Dans ce centre, les enfants de la rue, orphelins ou issus de familles recomposées, ne se laissent pas abattre par le sort. Aidés par un répétiteur, certains obtiennent même d’excellents résultats à l’école. "Georges, en classe d’alphabétisation depuis trois ans, a entre 15 et 18 sur 20 en histoire-géo et va présenter le CEPE. Son exemple nous pousse à aider ces enfants à aller loin dans leurs études", se félicite Franck Maboundou, éducateur. Ces élèves brillants suscitent aussi l’admiration de leurs camarades dits "normaux". Pour tous, un seul secret : le travail. "Mon ami me demande toujours comment je fais pour être premier. Je lui réponds que je lis beaucoup", déclare Michel, 12 ans, élève de CM2 et 1er de sa classe, incollable ou presque en calcul et en français.

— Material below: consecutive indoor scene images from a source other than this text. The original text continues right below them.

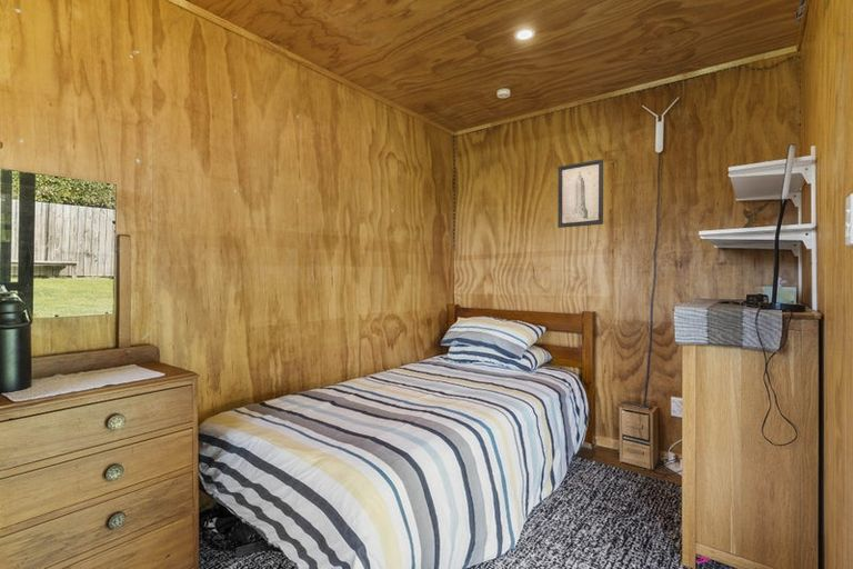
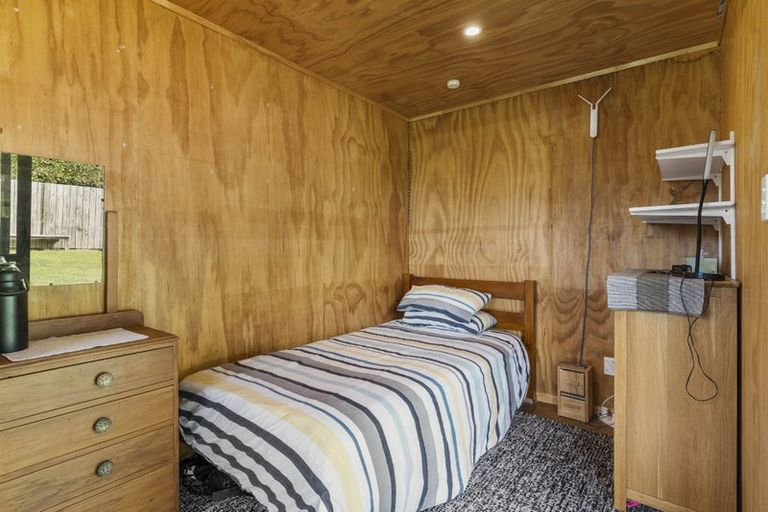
- wall art [556,158,604,229]
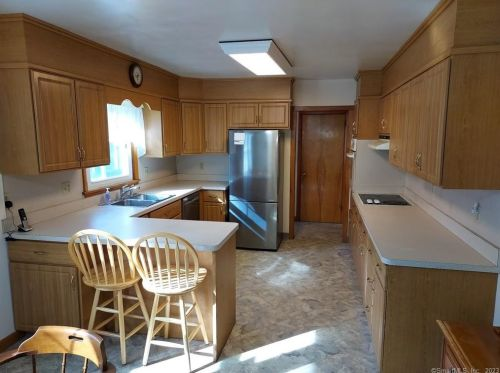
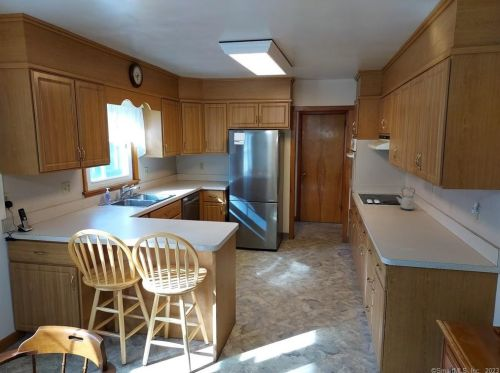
+ kettle [395,187,416,211]
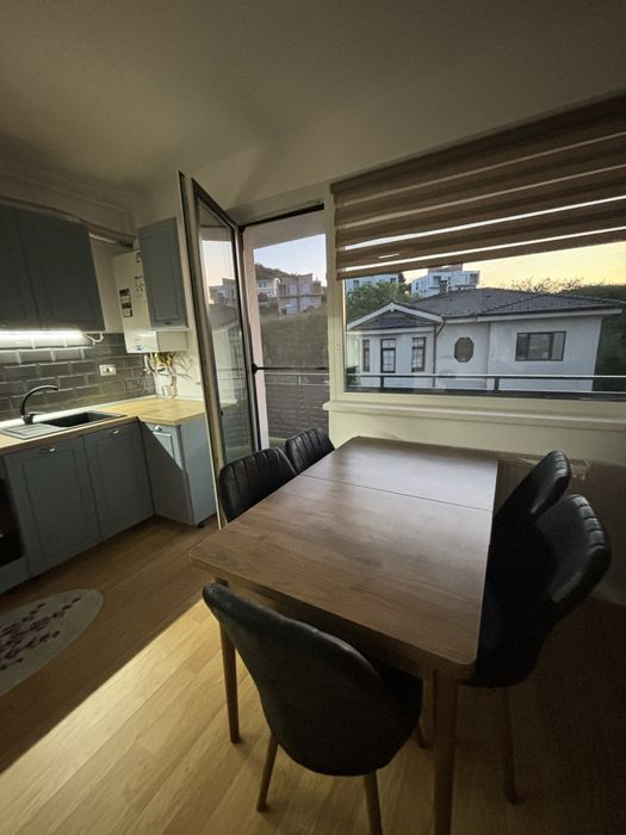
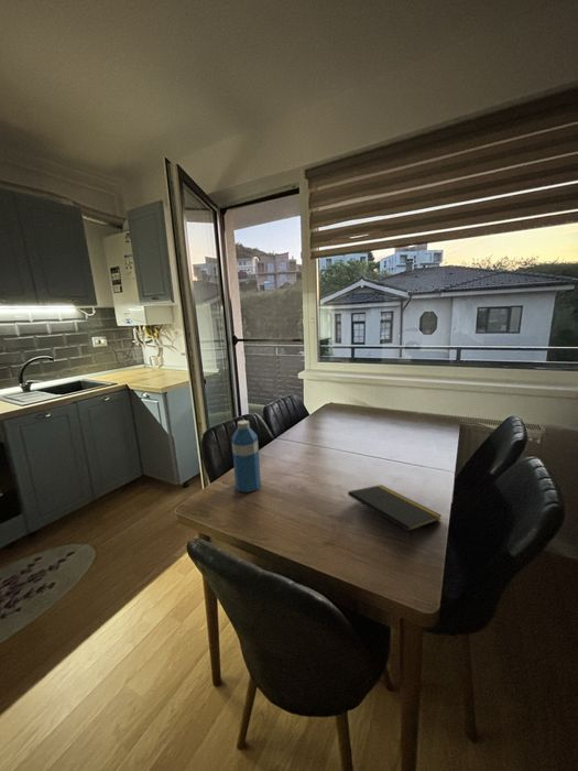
+ water bottle [230,420,262,493]
+ notepad [347,484,443,543]
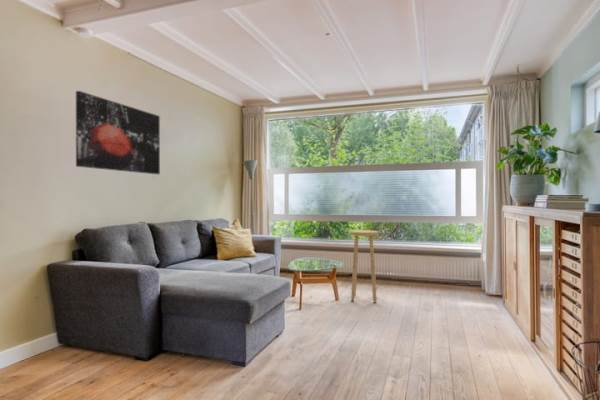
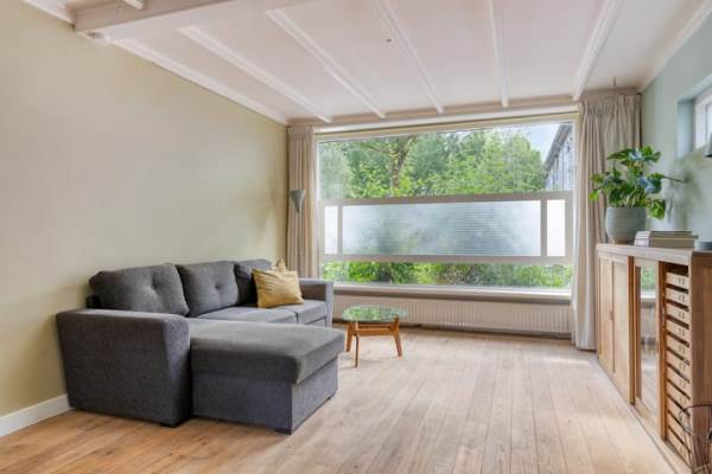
- stool [349,229,379,304]
- wall art [75,90,161,175]
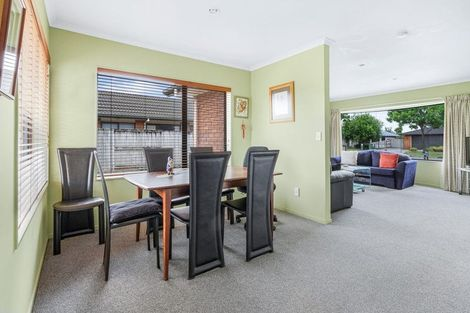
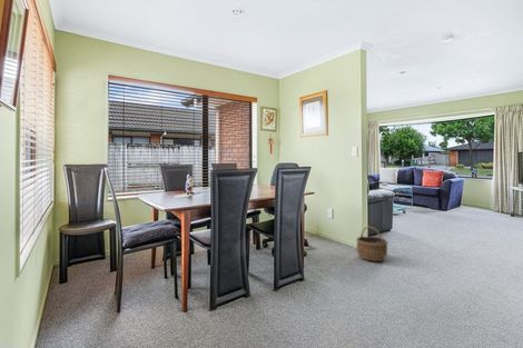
+ wicker basket [355,226,388,262]
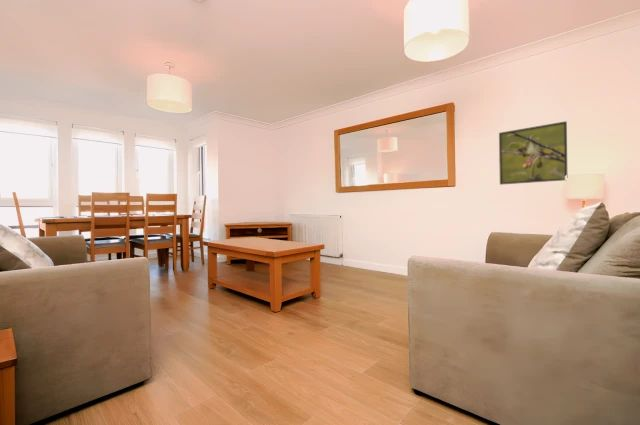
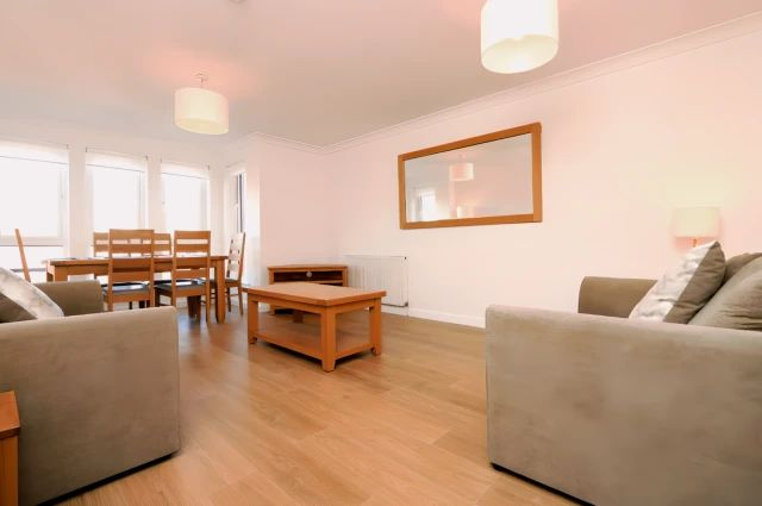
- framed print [498,120,568,186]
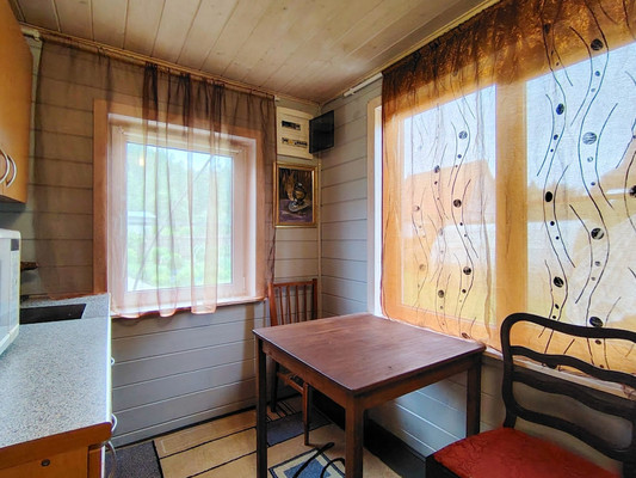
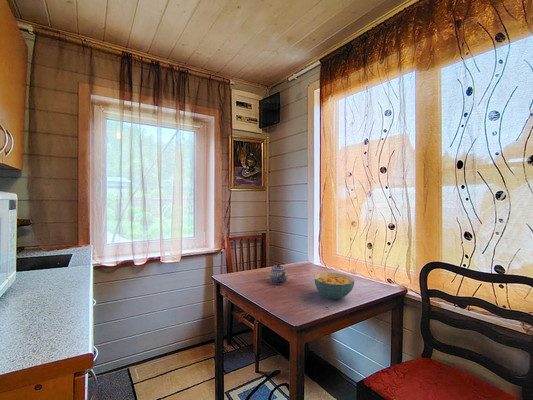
+ cereal bowl [313,271,355,300]
+ teapot [268,263,289,285]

Ce désir de réussite, on le retrouve aussi chez Guy, un autre pensionnaire, élève de 3e et parmi les premiers de sa classe avec 12 sur 20 de moyenne. Guy travaille dur dans toutes les disciplines pour réaliser son rêve de devenir médecin : "Au premier trimestre, je n’ai pas pu obtenir de bons résultats parce que j’étais malade, mais je suis sûr d’être parmi les premiers au second trimestre." À nouveau confiants dans leurs capacités, ces élèves appliqués étudient leurs leçons et parlent de leurs difficultés. Dany Mikouizi, répétiteur, apprécie et encourage ces attitudes positives : "Mon travail avec ceux de 3e consiste à revoir avec eux les leçons qu’ils ont apprises en classe. Avec ceux du primaire, nous révisons aussi les cours. J’associe les devoirs et les travaux pratiques pour détecter les faiblesses des uns et des autres." Le maître avoue cependant que, dans l’ensemble, le travail est difficile. Il faut en effet en permanence remobiliser ces élèves qui ont perdu l’habitude des contraintes : rendre ses devoirs dans les temps, venir régulièrement en classe, etc.

 

Indispensable persévérance

Pour inciter les plus doués à poursuivre leurs efforts et donner des idées à d’autres, le centre offre de temps en temps des cadeaux. Michel a ainsi dernièrement reçu un vélo. Une tactique qui fonctionne a priori plutôt bien. "Elle donne du punch aux uns et aux autres pour améliorer leur travail", se réjouit Dany.

Au niveau du Centre public d’insertion et de réinsertion des enfants vulnérables (CIREV), on retrouve aussi des enfants de la rue. Daudy Mbemba, éducateur, évoque leurs difficultés scolaires : "Nous insistons pour qu’ils comprennent leurs leçons. Parmi les neuf que nous encadrons, deux ont une moyenne très faible..." Certains parviennent cependant à obtenir des résultats encourageants. A l’image de Sarive, troisième de sa classe, fidèle au rendez-vous des séances de travail. Son souhait est de devenir… ministre pour aider les enfants de la rue, les malades, les veuves et les orphelins.

Pour lui comme pour les autres, le plus dur est sans doute à venir. Au CIREV, seuls quatre enfants sur quarante ont été réintégrés dans leurs familles d’origine et poursuivent leurs études au collège... À l’Espace Jarrot, le suivi de ces enfants concerne surtout les parents. Même quand ils font des efforts, ces jeunes ne sont pas au bout de leurs peines, "toujours mal perçus par leur l’entourage", regrette Franck. Manque d’éducation, voleur, sorcier, bon à rien… Les préjugés ont la vie dure. "Ils sont turbulents et indisciplinés", accuse une voisine du centre. "Ils sont têtus et récalcitrants et cela s’accentue lorsque leurs encadreurs s’absentent", renchérit une autre voisine qui ajoute qu’"ils insultent parfois les gens".

 

Avenir intact

Les adultes qui ont vu de quoi étaient capables ces enfants quand ils vont en classe ont changé d'avis. "C’est un enfant qui s’exprime très bien en français et peut mieux faire", rapporte un directeur à propos de l’un d’eux. "Brillant élève en classe qui répond bien aux questions !", note une maîtresse surprise en apprenant qu’elle avait à faire à un enfant de la rue.  

Parmi ceux qui ne poursuivent pas leurs études, certains avancent autrement et travaillent, à leur façon, à devenir de dignes citoyens. C’est le cas de Divin, 17 ans, ancien pensionnaire de l’Espace Jarrot, qui n’a pas obtenu son CEPE, mais est employé dans un restaurant. Désormais chez ses parents, il revient souvent voir ses anciens camarades.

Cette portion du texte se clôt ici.